Capítulo 20

El viento se levantó. En el andén, un remolino hacía revolotear los papeles, las motas de polvo. Hacía calor, cada vez más calor. Parecía el anuncio del final, la gran bajada del telón. Esperábamos la evasión.

Algunos relámpagos rasgaron el cielo. Pronto vendría la lluvia, una gran tormenta de verano. El viento se lo llevaba todo a su paso, el vestido bailaba, bailaba a su alrededor como una corola, pétalos que se abrían, los mechones se desgranaban, el cabello le tapaba el rostro. Un gran soplo, venido de no se sabe dónde, envolvía su silueta con un velo diáfano.

El viento hacía que su cabello volara, le achinaba los ojos. Él todavía estaba allí. Ella no sabía si era locura o liviandad, determinación o ternura. Había algo fuerte en él, inmenso, la ciudad, la vida, las mujeres no le habían educado.
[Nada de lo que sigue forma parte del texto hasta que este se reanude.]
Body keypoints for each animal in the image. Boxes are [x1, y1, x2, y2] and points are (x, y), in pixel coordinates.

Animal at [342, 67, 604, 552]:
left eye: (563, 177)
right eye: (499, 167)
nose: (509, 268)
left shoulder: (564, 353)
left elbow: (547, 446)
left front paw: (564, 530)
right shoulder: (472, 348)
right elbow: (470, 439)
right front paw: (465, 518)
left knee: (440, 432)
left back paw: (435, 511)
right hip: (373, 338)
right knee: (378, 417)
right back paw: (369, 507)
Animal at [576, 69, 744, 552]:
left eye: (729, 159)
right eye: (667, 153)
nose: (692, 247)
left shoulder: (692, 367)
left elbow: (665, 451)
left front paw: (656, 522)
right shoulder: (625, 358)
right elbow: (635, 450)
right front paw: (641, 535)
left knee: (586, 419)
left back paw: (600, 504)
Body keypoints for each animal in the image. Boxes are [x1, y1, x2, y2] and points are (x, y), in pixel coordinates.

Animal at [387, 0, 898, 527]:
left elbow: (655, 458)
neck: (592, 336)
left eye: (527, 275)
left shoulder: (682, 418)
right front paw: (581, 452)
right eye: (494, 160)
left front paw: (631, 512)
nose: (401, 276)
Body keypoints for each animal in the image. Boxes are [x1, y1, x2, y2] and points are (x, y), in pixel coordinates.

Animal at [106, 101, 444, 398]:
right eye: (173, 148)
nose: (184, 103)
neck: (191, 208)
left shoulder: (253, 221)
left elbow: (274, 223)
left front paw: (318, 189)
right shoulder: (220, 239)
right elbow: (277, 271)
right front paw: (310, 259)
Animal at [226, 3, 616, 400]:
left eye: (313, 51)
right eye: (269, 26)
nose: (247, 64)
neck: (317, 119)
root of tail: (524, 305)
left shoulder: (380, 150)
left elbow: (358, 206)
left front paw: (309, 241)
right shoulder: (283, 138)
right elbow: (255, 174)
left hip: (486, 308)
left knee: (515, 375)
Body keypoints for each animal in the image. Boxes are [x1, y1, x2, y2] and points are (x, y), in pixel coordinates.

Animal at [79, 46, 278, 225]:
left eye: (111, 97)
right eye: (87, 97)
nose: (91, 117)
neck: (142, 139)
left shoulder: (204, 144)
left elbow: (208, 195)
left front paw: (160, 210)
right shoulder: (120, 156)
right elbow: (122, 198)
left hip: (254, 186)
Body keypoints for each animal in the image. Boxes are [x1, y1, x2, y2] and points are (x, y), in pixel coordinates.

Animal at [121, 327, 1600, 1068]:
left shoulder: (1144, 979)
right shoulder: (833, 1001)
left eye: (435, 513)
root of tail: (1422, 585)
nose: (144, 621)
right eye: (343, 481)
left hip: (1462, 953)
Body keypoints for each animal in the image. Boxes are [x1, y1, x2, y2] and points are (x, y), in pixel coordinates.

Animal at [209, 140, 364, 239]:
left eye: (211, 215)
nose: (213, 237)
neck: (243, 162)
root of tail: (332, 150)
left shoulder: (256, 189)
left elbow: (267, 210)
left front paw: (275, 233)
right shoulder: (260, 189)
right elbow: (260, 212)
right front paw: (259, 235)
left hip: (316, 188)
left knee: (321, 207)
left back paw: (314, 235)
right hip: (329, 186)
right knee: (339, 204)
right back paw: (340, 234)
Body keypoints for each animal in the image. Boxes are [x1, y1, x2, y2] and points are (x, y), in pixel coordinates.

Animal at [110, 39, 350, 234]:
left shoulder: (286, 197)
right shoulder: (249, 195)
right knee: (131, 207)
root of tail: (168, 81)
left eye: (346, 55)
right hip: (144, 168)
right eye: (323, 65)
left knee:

Su libertad, su inconsecuencia, su manera de arriesgarlo todo, su carácter, su esperanza, su desespero, su manera de decir «allí». Podemos amar a alguien por una palabra, un gesto. Una manera de ser. La ropa, el cabello rebelde, el cuerpo, las manos. Ella ya no tenía miedo. No, sólo había tenido miedo de sí misma. No conseguía sostenerle la mirada. ¿Demasiado intensa? ¿Demasiado profunda?

Tesis. Es realmente muy guapo. Le gusta, es evidente. Ya se está habituando a él, no tiene ganas de irse. No sabe por qué. Antítesis. Es realmente muy guapo. No, eso es la tesis. Antítesis. Al diablo la antítesis. ¿Síntesis? Lo tenía que lograr. No perder la cabeza. ¿Estaba guapa? ¿Le había aguantado el maquillaje? Podría decirle que tenía que desaparecer un momento para retocarse. ¿Dónde eclipsarse? No había eclipse posible en el andén. Sólo una línea recta.

—Disculpen. ¿Han visto a un niño por aquí? ¿A un niño perdido en el andén?

El joven se acercó a ellos.

Parecía apresurado, aterrorizado. De pronto, como si hubiera sentido su presencia, se precipitó hacia el niño. Lo abrazó, lo levantó en sus brazos, con alegría.

—¡Ah! ¿Y tú dónde estabas? ¡Te he estado buscando por todas partes! He tenido miedo… Mucho miedo…

Y luego, dirigiéndose a la mujer:

—¿Es usted quien lo ha encontrado?

—Sí…

—Escuche —dijo el hombre acercándose a ella—. ¿Puedo abusar de su confianza? ¿Pedirle otro pequeño favor?

—¿Sí?

—Me he retrasado y tengo que encontrar a mi mujer como sea… ¿Puede quedarse con él unos minutos más, por favor?

Ella dudó, miró su reloj.

—¿Quiere que lo lleve a información? Allí podrán ayudarlo.

—Oh, no, no vale la pena.

—Es que ya no queda casi nadie en el andén, ¿sabe? —dijo ella—. Nadie.

—Sí —dijo—, lo sé. Es a mi mujer a quien espero, ¿comprende? Es ciega, como yo. Esperamos a que la gente se vaya, así podemos encontrarnos dando golpes con el bastón.

Súbitamente se estremeció, luego giró la cabeza. Había una joven con un bastón delante del tren, algo más lejos, que iba hacia él sonriendo. El joven se dirigió hacia ella guiado por su perro.

Unos segundos más tarde volvieron juntos, cogidos del brazo.

—Gracias por haberlo cuidado… —murmuró la madre—. Venga, acércate —le dijo al niño—, y no te alejes más. Y di adiós al señor y a la señora que te han ayudado.

El niño tenía cuatro años. No sabía cuidarse solo. Tenía una expresión grave y unos grandes ojos serios. Casi no hablaba, algunas palabras… Aquel niño le gustaba. Le caía bien. Ya había empezado a habituarse a él.

El pequeño la miraba. La observaba. No despegaba la mirada de la mujer que lo había protegido, alejado de la gente.

El niño estaba allí, delante de la que lo había salvado, que seguía sonriéndole, con aire tímido. Lo besó, era la última vez.